There is a thought experiment/analogy I like called the (quantum) spooky socks that makes a strong point (for me, anyway) about what is real and what exists. I'm not allowed to post the link, but I'm interested in how the statement made by spooky socks relates to interpretations. It is epitomized by the difference between "filling the drawers" and "preparing the chest".
 
  • #80
meBigGuy said:
As I learn more I become less able to relate to the interpretations. They seem contrived. Trying to explain things that can't be explained. I always favored relational interpretations, but they aren't really saying anything more than things are relative and related, which is pretty obvious.

Now you are starting to understand the truth of the situation - all interpretations suck in their own inimitable and peculiar way. As you think about and compare interpretations you get the feeling all you are doing is mapping bits of the same big elephant and we have a long way to go before we see it whole.

I am an advocate of decoherence as being a big step forward in interpretations, but I think we have a long way to go. I believe string theory will eventually have something very important to say about it - but only time will tell.

**MATERIAL:**
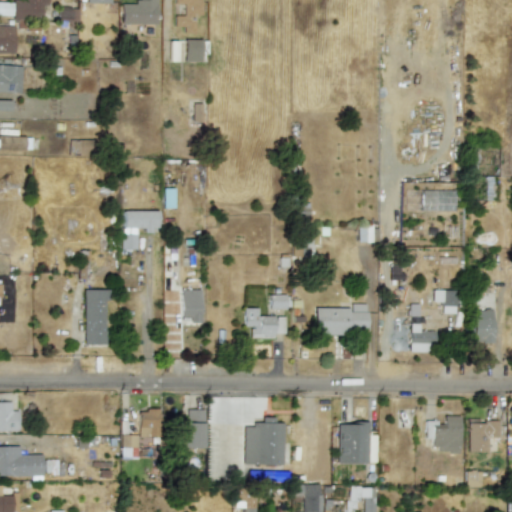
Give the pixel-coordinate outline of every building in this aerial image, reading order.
[(0,0),(0,16),(48,18),(48,0),(0,0)] [(120,2),(119,24),(155,24),(155,0),(138,0),(138,2),(120,2)] [(193,33),(193,14),(199,14),(199,0),(172,0),(172,3),(182,3),(182,16),(172,16),(172,27),(182,27),(182,33),(193,33)] [(76,21),(77,7),(56,7),(56,20),(76,21)] [(0,52),(12,53),(13,26),(0,25),(0,52)] [(199,62),(199,39),(182,39),(182,61),(199,62)] [(167,61),(175,61),(176,41),(168,41),(167,61)] [(0,91),(19,92),(19,65),(0,64),(0,91)] [(9,100),(0,99),(0,110),(9,111),(9,100)] [(191,121),(200,121),(200,103),(190,103),(191,121)] [(29,137),(18,137),(17,149),(28,149),(29,137)] [(87,140),(67,139),(67,155),(86,155),(87,140)] [(161,208),(172,208),(173,188),(161,188),(161,208)] [(307,203),(291,202),(291,214),(306,215),(307,203)] [(155,210),(121,211),(121,229),(141,229),(141,230),(156,230),(155,210)] [(354,241),(368,242),(368,226),(354,225),(354,241)] [(297,256),(311,257),(312,245),(318,246),(319,232),(316,232),(317,227),(305,226),(304,235),(299,235),(297,256)] [(119,248),(134,249),(134,234),(119,234),(119,248)] [(287,266),(286,255),(278,255),(278,266),(287,266)] [(102,302),(108,301),(107,289),(81,290),(83,345),(103,344),(102,302)] [(199,290),(169,289),(168,316),(189,317),(189,323),(198,323),(199,290)] [(430,302),(438,302),(438,313),(452,313),(453,290),(430,290),(430,302)] [(268,294),(267,309),(286,309),(287,295),(268,294)] [(312,308),(312,333),(364,333),(365,304),(349,303),(349,308),(312,308)] [(241,327),(248,327),(247,338),(271,338),(272,333),(282,333),(282,316),(255,315),(255,308),(241,307),(241,327)] [(470,311),(471,343),(491,342),(490,310),(470,311)] [(431,331),(417,331),(417,324),(408,323),(407,352),(424,352),(424,344),(431,344),(431,331)] [(0,430),(16,430),(16,410),(9,410),(9,401),(0,401),(0,430)] [(136,410),(136,437),(158,436),(157,409),(136,410)] [(202,409),(185,409),(184,422),(174,422),(174,448),(201,448),(202,409)] [(423,422),(423,438),(429,438),(429,450),(457,451),(458,415),(442,415),(442,422),(423,422)] [(280,465),(281,423),(272,422),(272,417),(260,417),(259,425),(242,424),(240,463),(280,465)] [(486,452),(486,437),(497,437),(497,420),(478,420),(477,418),(465,418),(466,452),(486,452)] [(335,423),(335,463),(373,463),(373,434),(366,434),(366,422),(335,423)] [(119,459),(148,458),(148,446),(136,446),(135,434),(119,435),(119,459)] [(40,454),(18,454),(17,446),(0,446),(0,475),(40,475),(40,454)] [(463,471),(463,486),(485,487),(485,471),(463,471)] [(300,511),(320,511),(319,484),(290,484),(290,496),(300,496),(300,511)] [(0,511),(15,511),(16,494),(0,493),(0,511)]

**WHAT YOU WILL DO:**
- A) In the forum discussion of quantum interpretations, retype the part between "Now you are" and "time will tell.", inclusive.
- B) In the forum discussion of quantum interpretations, which theory does the writer believe will eventually have something very important to say about interpretations?
- C) List every thought experiment, interpretation, or theory from physics that the forum discussion of quantum interpretations mentions by name.
The lines come from a separate source and have nothing to do with the text.

**REPLIES:**
- A)
Now you are starting to understand the truth of the situation - all interpretations suck in their own inimitable and peculiar way. As you think about and compare interpretations you get the feeling all you are doing is mapping bits of the same big elephant and we have a long way to go before we see it whole.

I am an advocate of decoherence as being a big step forward in interpretations, but I think we have a long way to go. I believe string theory will eventually have something very important to say about it - but only time will tell.

- B) String theory.

- C)
- The (quantum) spooky socks thought experiment
- Relational interpretations
- Decoherence
- String theory